На западной половине сохранилась односторонняя магистраль, однако загроможденные лесами здания и стройплощадки сузили дорогу практически до единственной полосы. Пешеходов поблизости не наблюдалось, лишь в конце квартала маячил грузовой фургон с включенной аварийной сигнализацией. После дома номер одиннадцать по Стоун-стрит на ближайшем пронумерованном здании стояла цифра девятнадцать. Одесса повернула назад, исследовала гранитные проемы в поисках указателей, но тщетно. Злая, раздосадованная – угораздило же ее пойти на поводу у чокнутого старика! – она засобиралась домой, как вдруг увидела на выпирающих плитах карниза, разделявших первый и второй этаж, вожделенные цифры.
Два здания почти примыкали друг к другу, между ними, в кирпичной кладке, проступало едва заметное углубление. Снаружи стены украшал орнамент из латунных, позеленевших от времени гербовых лилий.
Здесь, в углублении прятался чугунный почтовый ящик. Одесса прошла мимо него трижды и не заметила. Черная поверхность была гладкой от времени, а не от полировки. По ящику стекала дождевая вода, прорезь для писем терялась в тени.
Одесса воровато огляделась, словно совершала нечто противозаконное. Потом достала конверт и взглянула на имя адресата. Мистер Хьюго Блэквуд. Несколько капель упали на плотную бумагу, чернила слегка расплылись. Одесса быстро опустила письмо в прорезь. Конверт бесшумно сгинул внутри.
Она снова осмотрелась, кожей ощущая чей-то пристальный взгляд. Ни дать ни взять секретная явка, как в каком-нибудь шпионском романе. В переулке царил кромешный мрак, дождь заливал в выставленные окна бывших складов.
Ничего не происходило. Никто не появлялся.
Одесса зашагала прочь, чувствуя, как волосы на затылке становятся дыбом. Прямо через дорогу располагался паб. Сложив зонт, Одесса юркнула внутрь и, устроившись на высоком табурете у окна, заказала латте. С этого угла почтовый ящик просматривался плохо, черные контуры расплывались в пелене дождя. Мимо пробегали пешеходы с зонтиками или расправленными над головой газетами, но никто не остановился, не заглянул в каменный проем, сливавшийся с фасадом. Позади тоже глухая стена. Никакими окольными путями письмо не забрать.
Ерунда какая-то.
Одесса терпеливо ждала. Кофе оказался выше всяких похвал, сливочное тепло приятно разливалось по телу, заставляя забыть промозглую слякоть и сопутствующие обстоятельства, кофеин успокаивал нервы. У нее внезапно поднялось настроение. Точнее, она осознала, насколько паршиво чувствовала себя в последнее время. Отправленное письмо – точнее, сам процесс изложения своих мыслей на бумаге, запечатанный конверт определенного цвета и размера, безымянный проулок на старинной улочке острова с населением в полмиллиона – возымело чудодейственный эффект, какой обычно достигается годами психотерапии.

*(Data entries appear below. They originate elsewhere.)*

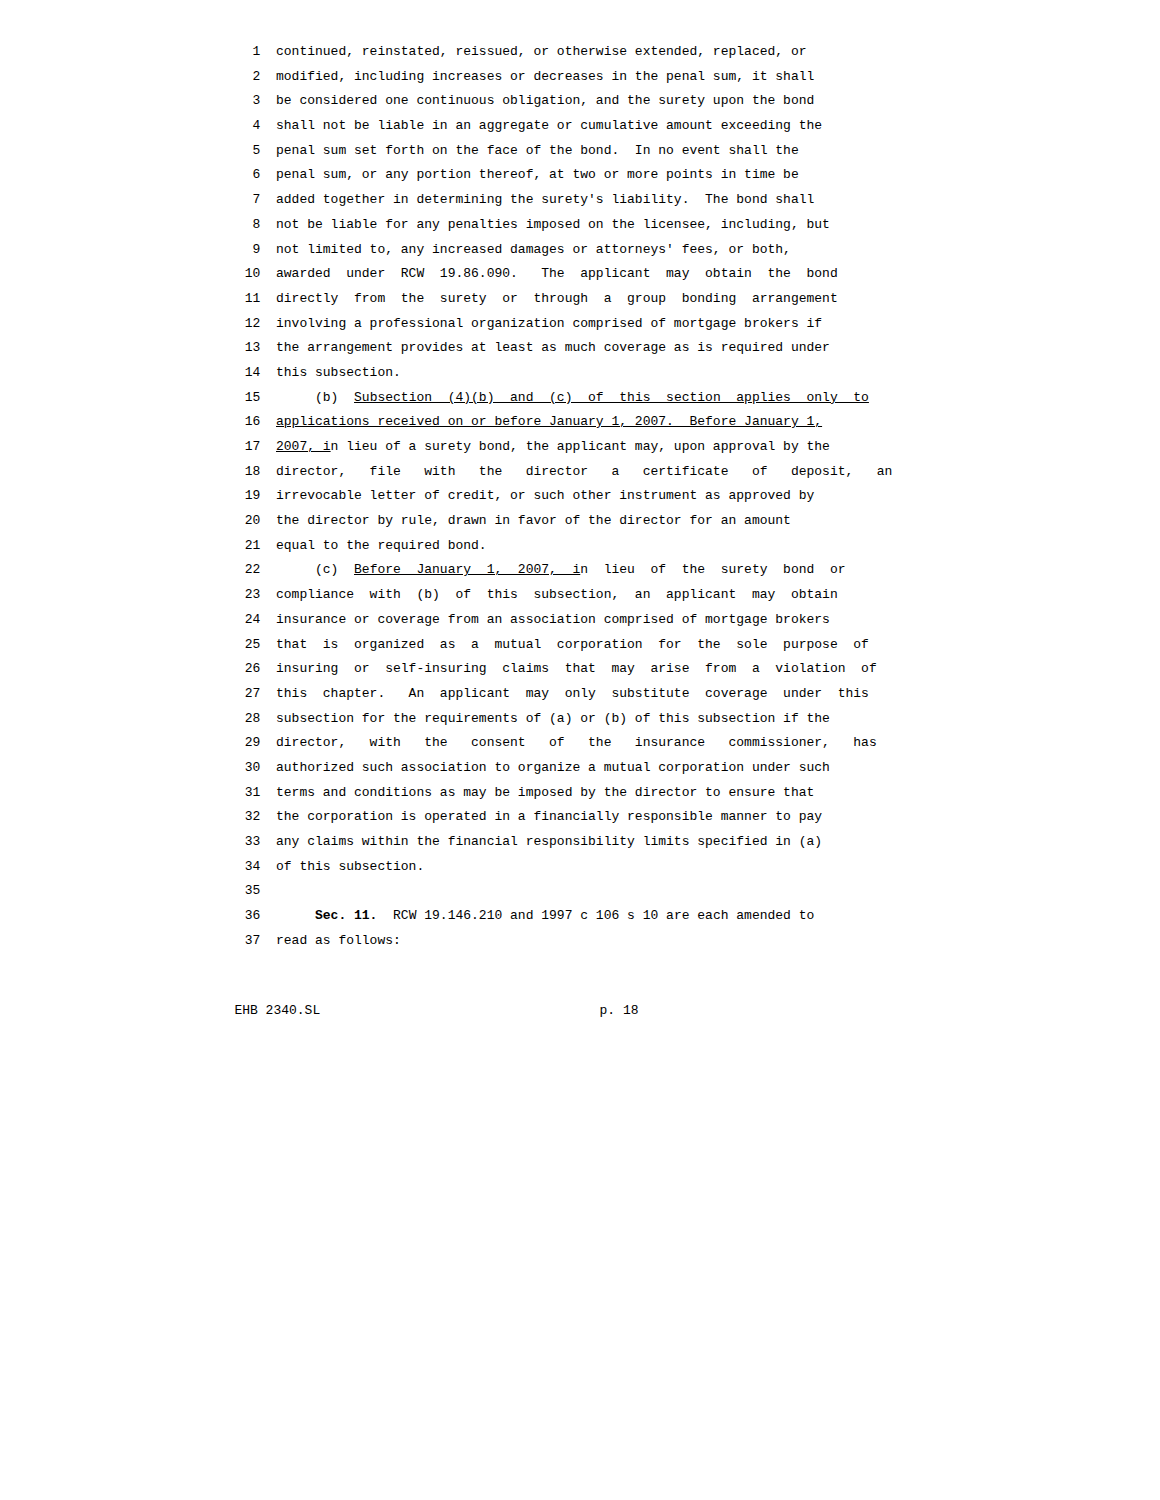continued, reinstated, reissued, or otherwise extended, replaced, or
modified, including increases or decreases in the penal sum, it shall
be considered one continuous obligation, and the surety upon the bond
shall not be liable in an aggregate or cumulative amount exceeding the
penal sum set forth on the face of the bond. In no event shall the
penal sum, or any portion thereof, at two or more points in time be
added together in determining the surety's liability. The bond shall
not be liable for any penalties imposed on the licensee, including, but
not limited to, any increased damages or attorneys' fees, or both,
awarded under RCW 19.86.090. The applicant may obtain the bond
directly from the surety or through a group bonding arrangement
involving a professional organization comprised of mortgage brokers if
the arrangement provides at least as much coverage as is required under
this subsection.
(b) Subsection (4)(b) and (c) of this section applies only to
applications received on or before January 1, 2007. Before January 1,
2007, in lieu of a surety bond, the applicant may, upon approval by the
director, file with the director a certificate of deposit, an
irrevocable letter of credit, or such other instrument as approved by
the director by rule, drawn in favor of the director for an amount
equal to the required bond.
(c) Before January 1, 2007, in lieu of the surety bond or
compliance with (b) of this subsection, an applicant may obtain
insurance or coverage from an association comprised of mortgage brokers
that is organized as a mutual corporation for the sole purpose of
insuring or self-insuring claims that may arise from a violation of
this chapter. An applicant may only substitute coverage under this
subsection for the requirements of (a) or (b) of this subsection if the
director, with the consent of the insurance commissioner, has
authorized such association to organize a mutual corporation under such
terms and conditions as may be imposed by the director to ensure that
the corporation is operated in a financially responsible manner to pay
any claims within the financial responsibility limits specified in (a)
of this subsection.
Sec. 11. RCW 19.146.210 and 1997 c 106 s 10 are each amended to
read as follows:
EHB 2340.SL p. 18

Наверное, именно этого и добивался Эрл Соломон. Вероятно, весь фокус заключался в том, чтобы помочь ей привести мысли в порядок. А «Хьюго Блэквуд» символизировал определенный психологический настрой.
Дождь прекратился. Одесса спустилась в метро, села в подошедший поезд. В вагоне она размышляла о привычных вещах. Купить продукты. Завернуть в прачечную. Банальные, умиротворяющие мелочи.
По дороге домой она забежала в «Уолгринс» – за сливками, зубной пастой – и остаток пути проделала пешком. Мрачное настроение не улучшилось, однако на душе стало спокойнее. Оставив зонтик у порога, Одесса зашла в квартиру, мокрую куртку повесила на дверную ручку шкафа.
На диване сидел человек.
– Вы звали меня, – произнес Хьюго Блэквуд. – И вот я здесь.
У гостя были черные, как сама ночь, глаза и такие же волосы, которые казались еще темнее на фоне белой алебастровой кожи. Худой, если не сказать костлявый, он обладал поистине сверхъестественной грацией, рождавшей ассоциации с литературными персонажами восемнадцатого или девятнадцатого столетия.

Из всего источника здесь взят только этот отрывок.